1. A spindle motor comprising: a shaft having a lower end portion fixed to a lower thrust member and having a flange part disposed at an upper end portion thereof; a rotating member rotating around the shaft and including a sleeve part disposed between the lower thrust member and the flange part; a sealing member fixed to an outer peripheral surface of the flange part of the shaft; a cap member fixed to the rotating member to be disposed to face the sealing member; and a cover member having a region surrounding a mounting hole seated on an upper surface of the flange part of the shaft and forming a labyrinth seal together with the cap member.

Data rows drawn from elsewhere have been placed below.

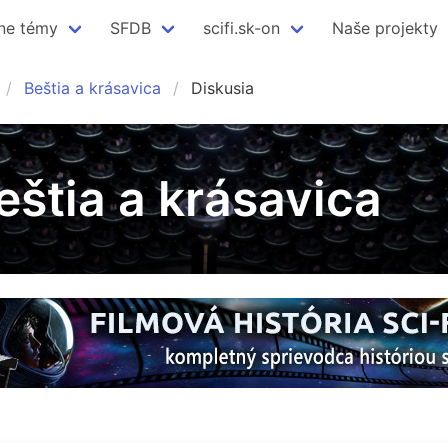
ne témy
SFDB
scifi.sk-on
Naše projekty
Beštia a krásavica
Diskusia
eštia a krásavica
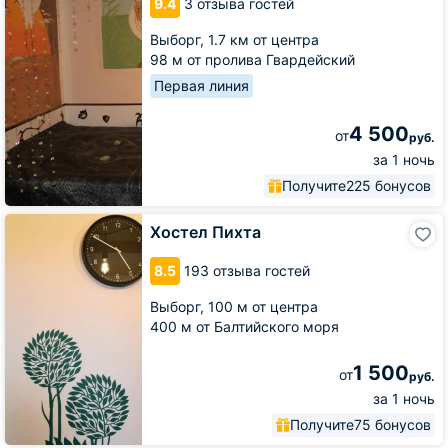
9.4
3 отзыва гостей
Выборг,
1.7 км от центра
98 м от пролива Гвардейский
Первая линия
4 500
от
руб.
за 1 ночь
Получите
225 бонусов
Хостел
Хостел Пихта
Пихта
8.5
193 отзыва гостей
Выборг,
100 м от центра
400 м от Балтийского моря
1 500
от
руб.
за 1 ночь
Получите
75 бонусов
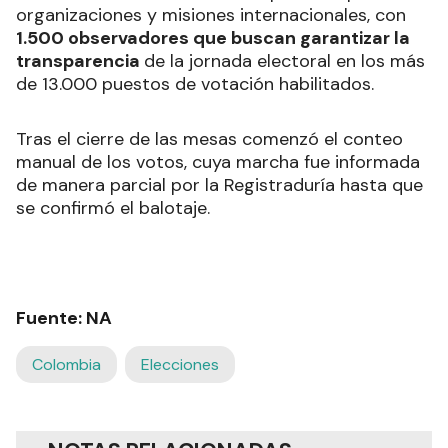
organizaciones y misiones internacionales, con
1.500 observadores que buscan garantizar la
transparencia
de la jornada electoral en los más
de 13.000 puestos de votación habilitados.
Tras el cierre de las mesas comenzó el conteo
manual de los votos, cuya marcha fue informada
de manera parcial por la Registraduría hasta que
se confirmó el balotaje.
Fuente: NA
Colombia
Elecciones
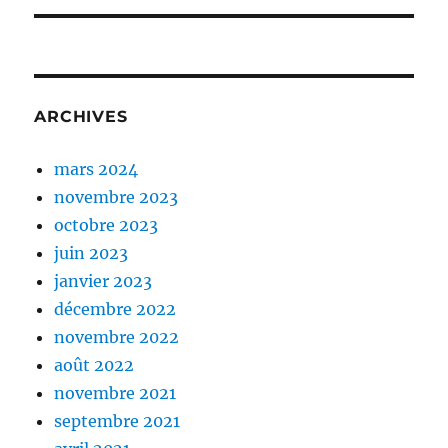
ARCHIVES
mars 2024
novembre 2023
octobre 2023
juin 2023
janvier 2023
décembre 2022
novembre 2022
août 2022
novembre 2021
septembre 2021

2. The spindle motor of claim 1, wherein the cover member is provided with a step part for forming a labyrinth seal together with the cap member.

3. The spindle motor of claim 2, wherein the cap member includes a fixed part fixed to the rotating member, an inclined part extended from the fixed part and inclined, and a bent part bent from the inclined part.

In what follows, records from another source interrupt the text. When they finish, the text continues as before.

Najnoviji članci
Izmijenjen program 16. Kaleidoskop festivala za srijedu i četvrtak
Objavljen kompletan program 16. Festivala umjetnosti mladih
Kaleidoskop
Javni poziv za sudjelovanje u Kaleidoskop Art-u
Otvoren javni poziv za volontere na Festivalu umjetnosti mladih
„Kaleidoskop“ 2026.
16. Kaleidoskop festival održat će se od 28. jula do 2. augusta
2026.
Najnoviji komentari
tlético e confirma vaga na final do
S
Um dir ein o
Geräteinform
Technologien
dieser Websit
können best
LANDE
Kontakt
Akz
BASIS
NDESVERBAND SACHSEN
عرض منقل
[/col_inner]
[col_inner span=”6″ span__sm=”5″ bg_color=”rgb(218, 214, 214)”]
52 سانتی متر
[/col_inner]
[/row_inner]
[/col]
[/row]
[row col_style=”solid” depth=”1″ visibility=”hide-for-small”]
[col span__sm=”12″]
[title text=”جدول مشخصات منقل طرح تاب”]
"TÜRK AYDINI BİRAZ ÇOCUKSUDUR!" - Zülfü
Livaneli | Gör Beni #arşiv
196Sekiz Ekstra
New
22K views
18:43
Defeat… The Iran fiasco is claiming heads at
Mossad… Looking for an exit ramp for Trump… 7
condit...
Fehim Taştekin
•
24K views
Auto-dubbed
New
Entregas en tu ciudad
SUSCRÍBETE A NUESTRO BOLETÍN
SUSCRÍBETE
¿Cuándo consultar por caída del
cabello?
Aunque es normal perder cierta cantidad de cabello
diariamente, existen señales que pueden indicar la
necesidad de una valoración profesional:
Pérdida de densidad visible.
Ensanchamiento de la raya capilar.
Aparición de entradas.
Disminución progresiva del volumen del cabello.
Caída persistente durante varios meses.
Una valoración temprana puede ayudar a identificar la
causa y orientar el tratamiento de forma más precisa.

4. The spindle motor of claim 3, wherein a distal end of the step part of the cover member is disposed at an outer side of a distal end of the bent part in a radial direction.

5. The spindle motor of claim 1, wherein the rotating member has a sealing groove formed therein, the sealing groove having a lower end portion of the sealing member inserted thereinto.

6. The spindle motor of claim 5, wherein the sealing member has an inclined surface formed at the lower end portion thereof to form a liquid-vapor interface together with the rotating member.

7. The spindle motor of claim 2, wherein the step part has a pumping groove formed therein in order to suppress leakage of air.

8. The spindle motor of claim 7, wherein the pumping groove is formed in a region of the step part disposed to face the cap member.

9. The spindle motor of claim 8, wherein a distal end of the step part of the cover member is disposed at an outer side of a distal end of the bent part in a radial direction.

10. A hard disk drive comprising: the spindle motor of claim 1 rotating a recording disk; a heat transfer part transferring a head detecting information of the recording disk mounted on the spindle motor to the recording disk; and a base member having the spindle motor and the head transfer part installed thereon.